En su mayoría, las mujeres que están tras las rejas provienen de contextos de pobreza, violencia estructural y vulnerabilidad social. Muchas de ellas fueron víctimas antes de convertirse en autoras. Generalmente están condenadas por delitos vinculados a la sobrevivencia, como hurtos, microtráfico o receptación. Son pocas las que cuentan con redes de apoyo. La gran mayoría son madres, y esa maternidad no se detiene con el encierro, aunque la sociedad actúe como si así fuera.

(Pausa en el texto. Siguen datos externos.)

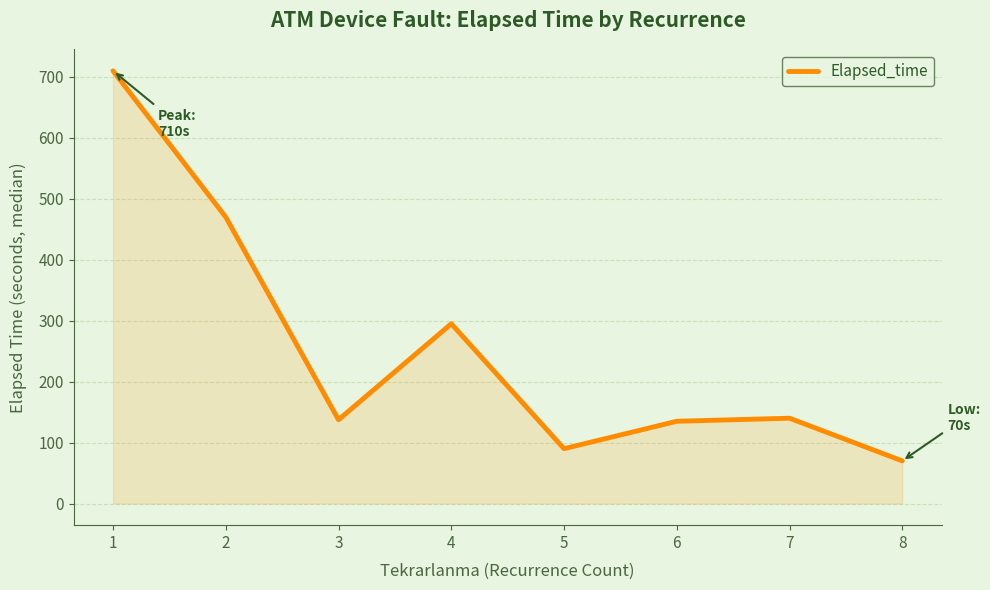

What is the difference between the maximum and minimum values?

640.0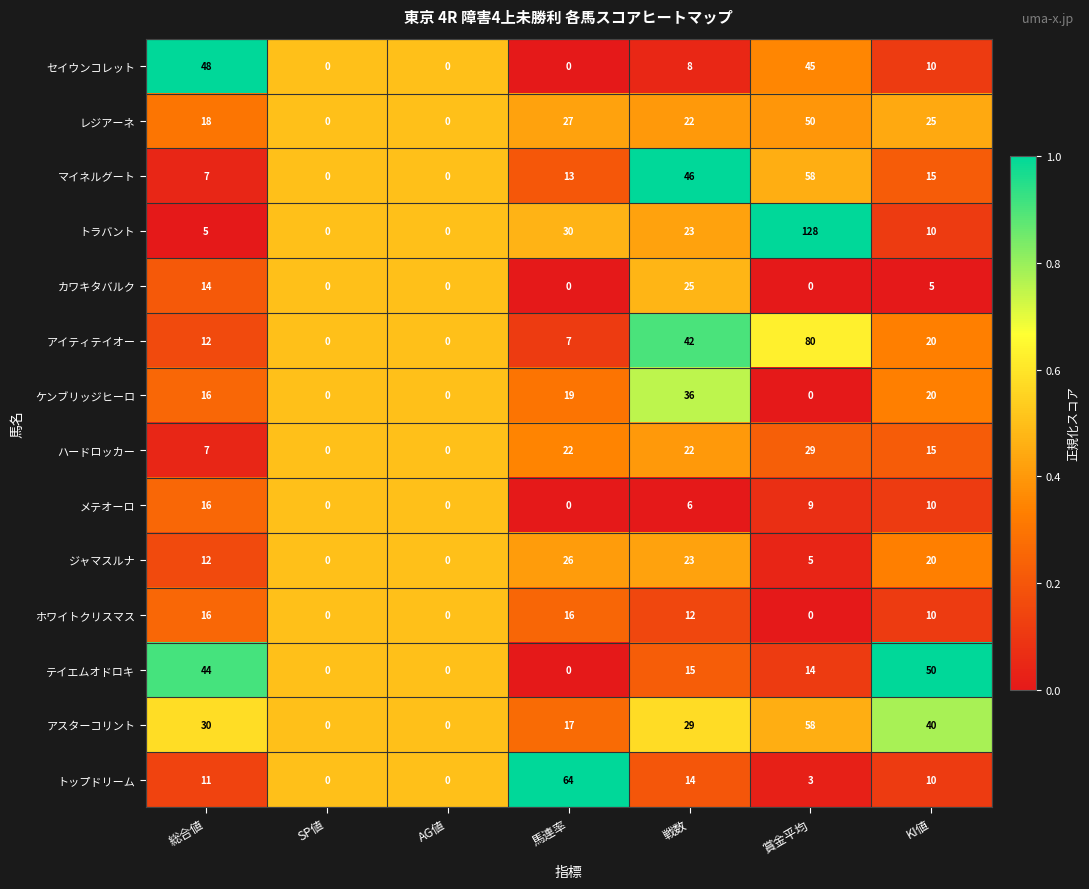

Is the value of アスターコリント at 総合値 greater than the value of トラバント at 戦数?

Yes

Lo más doloroso no es únicamente la privación de libertad, sino el abandono que la acompaña. Mientras muchos hombres presos reciben visitas de sus parejas, madres o hermanas, las mujeres suelen quedar completamente solas, incluso olvidadas por sus propias familias. No hay visitas regulares, no hay encomiendas semanales, y no existen campañas de reinserción diseñadas específicamente para ellas. El sistema penitenciario está estructurado desde una mirada masculina, sin perspectiva de género, sin adaptaciones reales para la realidad femenina.
A una mujer no solo se le encierra. Se le castiga por no haber cumplido con el ideal de la "buena mujer". Se le juzga por haber fallado como madre, incluso cuando su delito fue cometido precisamente para alimentar a sus hijos. Se le margina con mayor dureza. Se le condena dentro y fuera del tribunal. Y una vez privada de libertad, se le exigen respuestas que el propio sistema no le da.

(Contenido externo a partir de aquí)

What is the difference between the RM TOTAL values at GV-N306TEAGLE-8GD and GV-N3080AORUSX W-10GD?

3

¿Quién cuida a sus hijos cuando una mujer es encarcelada? Muchas veces, nadie. Los niños quedan al cuidado de familiares, ingresan a hogares del Estado o simplemente quedan expuestos al abandono. El dolor de una madre privada de libertad al ser separada de sus hijos, sin contacto, sin noticias, sin certezas, es una pena no escrita en ninguna sentencia, pero que se arrastra diariamente en silencio.

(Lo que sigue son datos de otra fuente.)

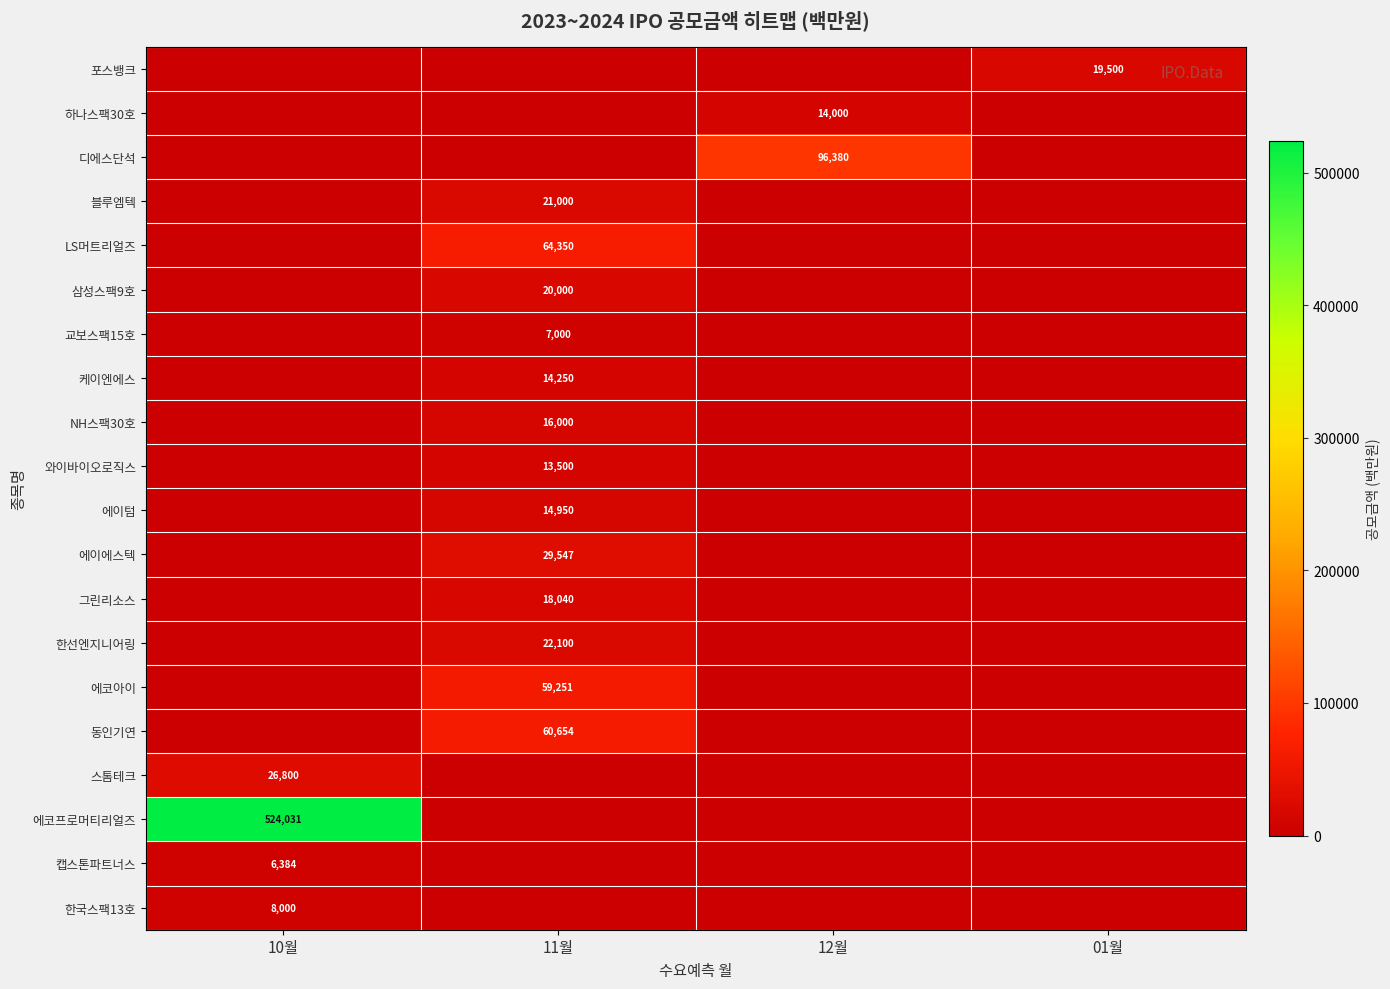

The value of 포스뱅크 at 01월 is 29536. True or false?

False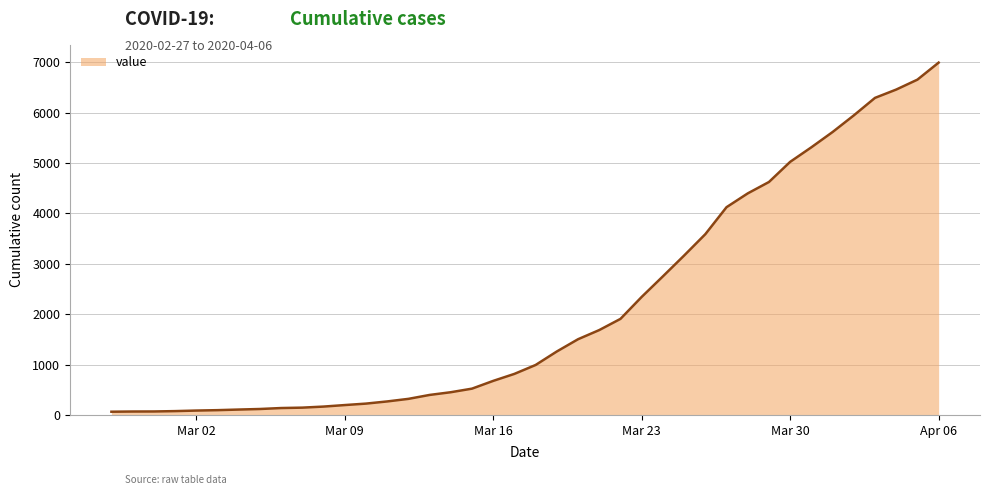

What is the difference between the maximum and minimum values?

6930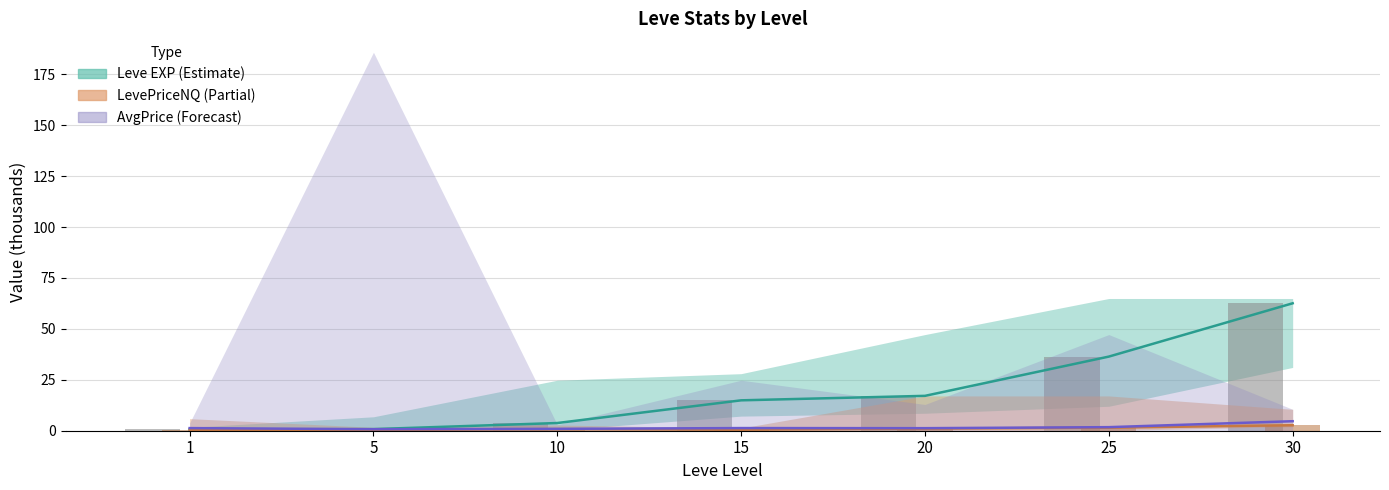

Rank the categories by Leve EXP bar value from highest to lowest.

30, 25, 20, 15, 10, 5, 1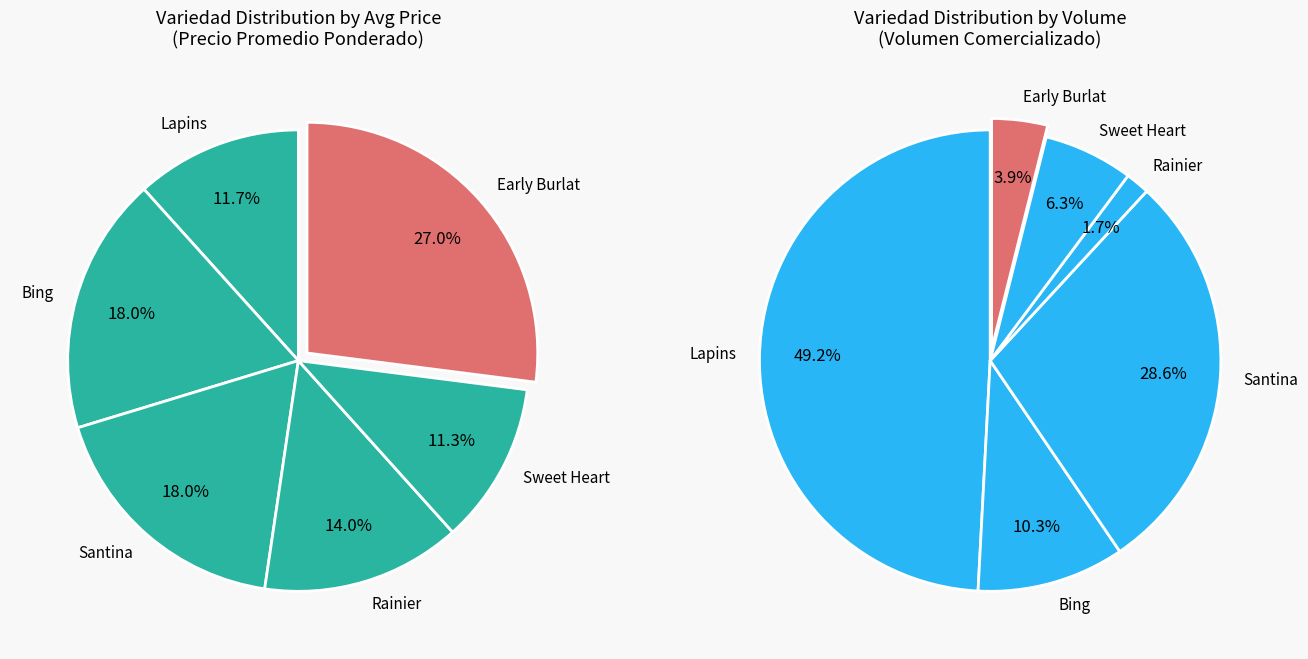

To the nearest percent, what is the average slice percentage?

17%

La reinserción para mujeres privadas de libertad es escasa y muchas veces inexistente. La infraestructura penitenciaria, los programas de trabajo, educación y rehabilitación, e incluso la preparación para la vida en libertad, están diseñados pensando en la población masculina. Las cárceles de mujeres son menos, están más saturadas y cuentan con menos recursos. Cuando recuperan su libertad, muchas no tienen a dónde volver. Y aún menos tienen una oportunidad real de reinsertarse en el mundo laboral o social. La mujer que ha estado presa carga con un estigma que la sociedad no perdona.
Hablar de esta realidad es urgente. Porque si no visibilizamos lo que viven las mujeres privadas de libertad, seguiremos perpetuando una justicia ciega al género y sorda al dolor. Porque ellas también tienen derecho a ser tratadas con dignidad. Porque muchas necesitan ayuda jurídica, pero también contención emocional, apoyo social y una mano tendida que no las juzgue, sino que las escuche y acompañe.
Como defensora penal, he visto estas historias de cerca. He conocido mujeres que llegaron a mí destruidas por años de violencia, exclusión y abandono, que luego fueron criminalizadas por sobrevivir. Sé que cada vez que defiendo a una mujer privada de libertad, no solo represento un caso judicial: acompaño una historia de vida compleja, marcada por el dolor, pero también por la resiliencia.
Este artículo es para ellas. Para esas mujeres que, aún encerradas, siguen siendo madres, hijas, hermanas, trabajadoras, luchadoras. Para decirles que sí importan. Que no están solas. Y que merecen justicia, pero también compasión, acompañamiento y oportunidad.